安全にインターネットショッピングを楽しむために、多くのカードブランドでは3Dセキュアを導入しています。VISAやJCBなどの国際ブランドにも導入されており、セキュリティ性アップに取り組んでいます。
今でこそ身近になっていますが、どのような必要性があって導入が進められたのでしょうか?今回は、3Dセキュアの必要性について解説します。合わせて導入したいセキュリティも要チェックです。
3Dセキュア導入についてはこちらの記事もご参照ください
目次
3Dセキュアの必要性
インターネットショッピングでは、クレジットカード決済を利用することが多いでしょう。クレジットカード情報を入力するだけで買い物ができるのはとても便利です。利便性が高い反面、クレジットカード情報だけで利用できるというのは、本人以外でも不正利用できてしまうことでもあります。
実際、クレジットカードの不正利用被害額は年々増加している現状です。一般社団法人日本クレジット協会の「クレジット不正利用被害の集計結果」によると、平成26年で約114億円だった被害額が平成30年では約235億円まで増えています。
不正利用の被害を食い止める方法のひとつとして、3Dセキュアが導入され始めました。従来のクレジットカード決済でクレジットカード情報の入力だけだったものを、3Dセキュアによって本人認証を加えたことで、簡単に第三者が不正できなくなります。
クレジットカード決済が主流のインターネットショッピングでは、特に必要な不正利用対策のひとつです。
3Dセキュアを導入するメリット
3Dセキュアを導入することによって、増加するクレジットカードの不正に対応することが可能です。ユーザーのメリットはもちろん、事業者にとっても良い効果をもたらします。3Dセキュアを導入するメリットを3つご紹介していきます。
クレジットカードの不正利用を防ぐ
3Dセキュアに対応することによって、本人認証をプラスできるので、第三者による不正利用がしにくくなります。
もしクレジットカード情報が流出してしまったとしても、利用される直前で不正を食い止められますね。
パーソナルメッセージやワンタイムパスワードでセキュリティを強化
3Dセキュアはカード会社によって、認証方式などに違いがあります。3Dセキュア用のパスワードを事前登録するのが一般的ですが、パーソナルメッセージやワンタイムパスワードを利用しているカード会社も存在します。
パーソナルメッセージは、ユーザーが設定したメッセージを認証に使う仕組みです。パスワードのように予測ができないので、不正利用の可能性が下がります。
ワンタイムパスワードは、認証時だけの利用者に発行されるパスワードです。そのときだけのパスワードなので、予測されることなく、本人のみが認証できるようになります。
チャージバックのリスクを軽減する
チャージバックとは、クレジットカードの不正利用に対して、クレジットカードが売上を取り消し、利用者に返金を行うサービスです。返金はクレジットカード会社経由で事業者が行うだけでなく、一度発送してしまった品物が戻ってくることもありません。
事業者にとって、チャージバックは大きな経営リスクになるので、不正利用対策が必要です。3Dセキュアによって、本人以外の利用がより難しくなり、チャージバックの原因を潰すことができます。

提供データ ::

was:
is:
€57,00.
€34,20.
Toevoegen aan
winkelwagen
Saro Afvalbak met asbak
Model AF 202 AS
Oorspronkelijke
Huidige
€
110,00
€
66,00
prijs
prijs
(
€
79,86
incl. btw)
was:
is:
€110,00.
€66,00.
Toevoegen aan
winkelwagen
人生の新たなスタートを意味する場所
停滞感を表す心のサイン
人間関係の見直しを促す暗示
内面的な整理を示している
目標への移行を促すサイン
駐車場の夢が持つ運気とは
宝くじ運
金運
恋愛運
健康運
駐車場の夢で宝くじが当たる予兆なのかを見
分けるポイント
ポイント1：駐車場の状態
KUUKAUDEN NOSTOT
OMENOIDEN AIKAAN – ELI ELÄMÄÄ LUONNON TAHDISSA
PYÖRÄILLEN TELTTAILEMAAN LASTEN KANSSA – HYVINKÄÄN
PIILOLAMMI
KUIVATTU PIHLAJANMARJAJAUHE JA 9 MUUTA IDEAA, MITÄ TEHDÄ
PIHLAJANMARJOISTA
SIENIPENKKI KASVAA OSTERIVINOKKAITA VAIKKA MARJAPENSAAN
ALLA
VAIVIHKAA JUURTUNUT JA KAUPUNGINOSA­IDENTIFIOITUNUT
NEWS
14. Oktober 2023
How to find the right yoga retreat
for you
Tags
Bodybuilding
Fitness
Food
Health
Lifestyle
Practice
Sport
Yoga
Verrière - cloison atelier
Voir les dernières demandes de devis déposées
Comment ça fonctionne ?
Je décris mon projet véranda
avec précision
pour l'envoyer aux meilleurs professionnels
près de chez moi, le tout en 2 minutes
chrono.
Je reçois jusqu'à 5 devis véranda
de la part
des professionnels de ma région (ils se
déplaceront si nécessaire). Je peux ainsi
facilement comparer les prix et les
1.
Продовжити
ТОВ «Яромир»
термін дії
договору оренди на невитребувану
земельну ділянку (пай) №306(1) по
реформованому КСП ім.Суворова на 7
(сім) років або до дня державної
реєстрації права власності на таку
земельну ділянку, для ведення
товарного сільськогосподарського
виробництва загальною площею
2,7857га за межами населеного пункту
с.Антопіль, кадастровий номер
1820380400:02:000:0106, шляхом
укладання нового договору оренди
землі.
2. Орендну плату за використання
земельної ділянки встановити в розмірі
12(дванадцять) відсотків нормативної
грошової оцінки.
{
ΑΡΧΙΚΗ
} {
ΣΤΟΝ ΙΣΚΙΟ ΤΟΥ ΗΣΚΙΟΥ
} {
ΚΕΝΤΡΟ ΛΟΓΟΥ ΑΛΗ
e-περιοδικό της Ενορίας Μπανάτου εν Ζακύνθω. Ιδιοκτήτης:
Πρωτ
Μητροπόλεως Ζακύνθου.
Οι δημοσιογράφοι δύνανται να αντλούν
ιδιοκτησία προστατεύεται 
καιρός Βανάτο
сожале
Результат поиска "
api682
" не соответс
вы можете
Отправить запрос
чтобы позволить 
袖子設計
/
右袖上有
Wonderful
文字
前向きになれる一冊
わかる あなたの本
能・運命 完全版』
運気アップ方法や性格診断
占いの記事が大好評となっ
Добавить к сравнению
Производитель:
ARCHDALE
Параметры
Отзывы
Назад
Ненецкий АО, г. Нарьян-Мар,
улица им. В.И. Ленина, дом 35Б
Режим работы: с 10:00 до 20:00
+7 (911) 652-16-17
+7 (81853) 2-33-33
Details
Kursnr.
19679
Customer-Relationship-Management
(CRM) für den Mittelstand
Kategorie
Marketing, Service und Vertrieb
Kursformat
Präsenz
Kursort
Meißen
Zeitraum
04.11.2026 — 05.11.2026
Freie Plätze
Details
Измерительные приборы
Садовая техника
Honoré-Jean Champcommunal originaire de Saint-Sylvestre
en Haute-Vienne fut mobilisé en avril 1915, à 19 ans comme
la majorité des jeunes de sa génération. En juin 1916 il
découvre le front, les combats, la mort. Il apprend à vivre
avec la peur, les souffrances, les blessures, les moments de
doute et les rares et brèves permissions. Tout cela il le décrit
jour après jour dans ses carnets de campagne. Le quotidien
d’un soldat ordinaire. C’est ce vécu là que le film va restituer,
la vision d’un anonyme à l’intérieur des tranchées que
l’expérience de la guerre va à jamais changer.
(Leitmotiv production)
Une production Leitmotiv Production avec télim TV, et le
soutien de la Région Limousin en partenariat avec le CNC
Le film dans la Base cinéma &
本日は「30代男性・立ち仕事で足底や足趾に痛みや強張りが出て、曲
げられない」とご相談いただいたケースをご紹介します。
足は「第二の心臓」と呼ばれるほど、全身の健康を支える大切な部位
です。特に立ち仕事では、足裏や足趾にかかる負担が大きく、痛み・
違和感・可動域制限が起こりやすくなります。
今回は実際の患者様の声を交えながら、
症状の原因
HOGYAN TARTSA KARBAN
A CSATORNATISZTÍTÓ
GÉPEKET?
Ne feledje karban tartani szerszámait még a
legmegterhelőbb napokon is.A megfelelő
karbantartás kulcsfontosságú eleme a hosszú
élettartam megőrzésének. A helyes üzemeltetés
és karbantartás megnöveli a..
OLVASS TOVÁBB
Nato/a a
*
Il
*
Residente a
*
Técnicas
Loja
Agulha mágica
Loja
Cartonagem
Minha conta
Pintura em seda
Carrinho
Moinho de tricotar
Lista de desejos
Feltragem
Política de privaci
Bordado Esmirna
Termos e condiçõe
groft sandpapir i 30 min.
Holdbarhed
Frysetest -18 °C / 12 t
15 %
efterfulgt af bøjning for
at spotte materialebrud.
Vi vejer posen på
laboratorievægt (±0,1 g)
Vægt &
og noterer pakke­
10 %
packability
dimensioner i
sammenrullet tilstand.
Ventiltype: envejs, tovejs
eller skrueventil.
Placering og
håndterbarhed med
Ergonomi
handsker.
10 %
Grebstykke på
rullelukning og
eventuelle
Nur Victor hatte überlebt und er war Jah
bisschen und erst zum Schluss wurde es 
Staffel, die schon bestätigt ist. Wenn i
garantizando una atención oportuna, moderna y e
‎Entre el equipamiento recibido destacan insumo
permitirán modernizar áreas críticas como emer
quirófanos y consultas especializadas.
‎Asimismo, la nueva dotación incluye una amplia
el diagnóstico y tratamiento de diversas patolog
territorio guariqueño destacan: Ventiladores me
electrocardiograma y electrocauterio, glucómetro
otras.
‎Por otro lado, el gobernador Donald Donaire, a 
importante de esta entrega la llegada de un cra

課題 ::
1. 本文のうち、「ワンタイムパスワードは、認証」から「の原因を潰すことができます。」までを、両端を含めて引用してください。
2. 本文について、次の問いに答えてください。
(a) 平成30年のクレジットカード不正利用被害額は約いくらでしたか?
(b) パーソナルメッセージは何を認証に使う仕組みですか?
(c) 3Dセキュアで事前登録するのが一般的なものは何ですか?

想定解答 ::
1.
ワンタイムパスワードは、認証時だけの利用者に発行されるパスワードです。そのときだけのパスワードなので、予測されることなく、本人のみが認証できるようになります。
チャージバックのリスクを軽減する
チャージバックとは、クレジットカードの不正利用に対して、クレジットカードが売上を取り消し、利用者に返金を行うサービスです。返金はクレジットカード会社経由で事業者が行うだけでなく、一度発送してしまった品物が戻ってくることもありません。
事業者にとって、チャージバックは大きな経営リスクになるので、不正利用対策が必要です。3Dセキュアによって、本人以外の利用がより難しくなり、チャージバックの原因を潰すことができます。

2.
(a) 約235億円
(b) ユーザーが設定したメッセージ
(c) 3Dセキュア用のパスワード